Not all ransomware events are high profile, but we’re looking at this area closely as it’s a trend that's impacting attritional loss ratios. It's important to understand that all the major ransomware attacks that have hit the headlines have had some really basic underlying causes. This is good news both for the sector and individual carriers, as attention to core cyber hygiene will go a long way in mitigating the potential impact of ransomware.

Not all ransomware events are high profile, but it’s a trend impacting attritional loss ratios.

Furthermore, insurers are approaching ransomware with increased underwriting discipline. They're using supplemental applications along with technology tools to assess the cyber security posture of insurance relative to ransomware – then they're acting based on that information. This might include putting up rates: we’re seeing hikes anywhere from 20% to more than 100%, depending on the mix of business.

The last action could mean not renewing or declining a risk if the original insured is missing essential controls. It's going to take some time to see the impact on portfolios of these underwriting actions, but the changes have been in motion for many months now, starting with rate changes in the middle of last year, which should have a positive impact on results.

Pricing Decisions

Some important things are happening to support differentiation of rate, such as improved technology tools to assess individual risk exposure and help make more risk-specific pricing decisions. This can be both proprietary in-house technology and third-party tools. There are also portfolio management tools to support the high-level view.
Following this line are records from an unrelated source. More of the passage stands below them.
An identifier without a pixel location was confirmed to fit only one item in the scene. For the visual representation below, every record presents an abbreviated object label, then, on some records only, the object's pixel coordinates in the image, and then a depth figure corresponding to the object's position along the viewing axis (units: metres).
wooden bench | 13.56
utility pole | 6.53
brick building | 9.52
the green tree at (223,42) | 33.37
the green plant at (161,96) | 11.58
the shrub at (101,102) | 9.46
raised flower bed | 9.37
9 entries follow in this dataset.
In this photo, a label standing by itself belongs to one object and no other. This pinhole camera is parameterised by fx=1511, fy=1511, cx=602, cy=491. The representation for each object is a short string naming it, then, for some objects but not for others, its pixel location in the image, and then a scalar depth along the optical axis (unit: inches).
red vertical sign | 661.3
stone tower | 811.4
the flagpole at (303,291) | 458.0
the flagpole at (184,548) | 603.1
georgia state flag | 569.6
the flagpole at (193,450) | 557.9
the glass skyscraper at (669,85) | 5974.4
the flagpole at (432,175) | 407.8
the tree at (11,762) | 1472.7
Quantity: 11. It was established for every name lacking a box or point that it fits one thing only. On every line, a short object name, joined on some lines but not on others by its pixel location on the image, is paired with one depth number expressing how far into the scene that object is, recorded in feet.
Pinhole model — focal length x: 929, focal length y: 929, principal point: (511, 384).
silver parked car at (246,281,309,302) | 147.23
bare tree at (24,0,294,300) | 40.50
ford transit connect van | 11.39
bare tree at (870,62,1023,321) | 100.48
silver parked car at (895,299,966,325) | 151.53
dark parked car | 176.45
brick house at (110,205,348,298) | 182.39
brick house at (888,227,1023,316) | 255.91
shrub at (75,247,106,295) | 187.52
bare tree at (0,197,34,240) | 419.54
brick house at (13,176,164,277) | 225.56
Additionally, the insurance industry has been talking for several years about how a pool of loss information – on attack vectors or emerging trends, for example – would help improve underwriters’ approach to portfolio management, including pricing.
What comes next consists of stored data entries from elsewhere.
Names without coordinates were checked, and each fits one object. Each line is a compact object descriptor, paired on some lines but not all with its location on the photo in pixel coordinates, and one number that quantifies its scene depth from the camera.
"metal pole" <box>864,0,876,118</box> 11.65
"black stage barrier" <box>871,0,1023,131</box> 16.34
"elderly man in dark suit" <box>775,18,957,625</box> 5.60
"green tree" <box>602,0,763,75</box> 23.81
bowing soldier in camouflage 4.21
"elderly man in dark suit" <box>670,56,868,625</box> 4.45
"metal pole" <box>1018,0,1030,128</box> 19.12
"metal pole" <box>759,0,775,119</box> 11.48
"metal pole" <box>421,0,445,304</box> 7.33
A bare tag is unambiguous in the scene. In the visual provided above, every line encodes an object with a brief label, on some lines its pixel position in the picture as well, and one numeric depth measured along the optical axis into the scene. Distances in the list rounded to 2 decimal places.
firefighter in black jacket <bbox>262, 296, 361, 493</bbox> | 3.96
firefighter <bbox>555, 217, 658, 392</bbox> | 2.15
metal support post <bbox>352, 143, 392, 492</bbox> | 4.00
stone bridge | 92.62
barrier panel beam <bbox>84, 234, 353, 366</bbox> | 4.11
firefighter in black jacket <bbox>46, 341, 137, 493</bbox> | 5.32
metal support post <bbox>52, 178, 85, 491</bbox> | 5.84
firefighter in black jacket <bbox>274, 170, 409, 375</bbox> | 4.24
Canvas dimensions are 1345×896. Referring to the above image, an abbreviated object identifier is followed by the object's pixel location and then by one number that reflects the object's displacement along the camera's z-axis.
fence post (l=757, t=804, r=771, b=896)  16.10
Seven insurers took the lead in June of this year, forming a coalition called CyberAcuView, which will analyse trends and causes of loss, among other things. This will really support the industry and the underwriting and pricing of risk.

Government Action

Governments are becoming increasingly involved in addressing cyber risks as they realise the need to defend their countries’ critical infrastructure. For example, the Cyber Solarium Commission, published in 2020 by the US government, made several recommendations to improve the nation's cybersecurity defences.

A specific subset of that is government contractors and suppliers. The Biden administration issued an executive order with certain requirements on government technology suppliers’ cyber security, which must be in place before they enter into new contracts.

There is also the question of how to disrupt the infrastructure of ransomware bad actors. These groups can be hampered through international and public-private sector cooperation, as there is both a structure and process around how to organise or disrupt payment.

Capital requirements

Another key area is the capital that might be needed to support the cyber insurance industry. Aon called for a US cyber study in relation to the renewal of the Terrorism Risk Insurance Act a couple of years ago. Looking at the potential scope of a systemic event and being able to decide what capital need might be there as a backstop is important to support the cyber insurance market in the long term.

In the short term, we’ll still have to work through the impact of ransomware, so we're going to see the market hardening while those underwriting actions are executed. But it’s important to keep an eye on long-term stable capacity and new ways to develop more.